Member of the Albanian Parliament
- Incumbent
- Assumed office 10 September 2021
- Constituency: Tirana County
- In office 9 September 2017 – 20 September 2019
- Constituency: Vlorë County

Leader of the Opportunity Party
- Incumbent
- Assumed office 1 June 2024

Personal details
- Born: 8 December 1977 (age 48) Vlorë, Albania
- Party: Opportunity Party
- Other political affiliations: Democratic Party (2017–2022), Independent (2022–2024)
- Education: University of Florence

= Agron Shehaj =

Albanian politician and entrepreneur

Agron Shehaj (born 8 December 1977) is an Albanian entrepreneur and politician. A former MP for Democratic Party of Albania, Shehaj is the founder, leader and currently a MP for Partia Mundësia in the Albanian Parliament.

==Background==
Agron Shehaj was born in the coastal city of Vlorë, southern Albania. He emigrated to Italy with his family in 1991. There, he completed his high school education in Bolzano and later enrolled to study economics in Florence. In 2005, he decided to return to Albania and quickly climbed the ladder of success in the field of the telemarketing business. He manages the "Sestante Holding" group of companies that operate extensively throughout Europe and North America, while being one of the largest employers in the Albanian market.
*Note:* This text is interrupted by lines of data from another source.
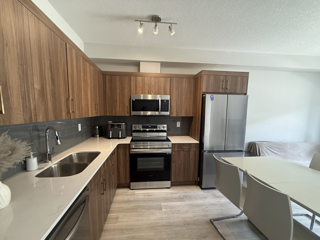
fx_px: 139
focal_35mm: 15
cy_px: 128
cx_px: 157
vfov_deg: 81.6
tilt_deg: -7.2
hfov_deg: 98.2
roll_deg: -0.8
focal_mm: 2.22
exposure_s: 1/60
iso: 320
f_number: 2.2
Shehaj co-founded the "Lumo Skëndo Institute of Historical Studies" along with historian Uran Butka. His Kujto.al digital archive is an initiative of the "Foundation for the Remembrance of the Victims of Communism in Albania". In Tirana, he is the main sponsor of youth football club Spartak.

==Political activity==
Shehaj started his involvement in politics in 2017 as leader of the Democratic Party list in Vlorë. His political activism has mainly stood out in denouncing corrupt tenders, protecting the historic National Theater building and supporting people in need.
He is married and has 3 children. Agron Shehaj stated he was no longer part of the Democratic Party of Albania, citing that the party won't be able to win in the upcoming elections as result of the split. He later stated that he would remain as an Independent deputy in parliament and not join any group.

On 1 June 2024, he founded Opportunity Party (Partia Mundësia).

In the Albanian parliamentary elections of 2025, Partia Mundësia secured 2 MP seats, one by Agron Shehaj and the other by Erald Kapri.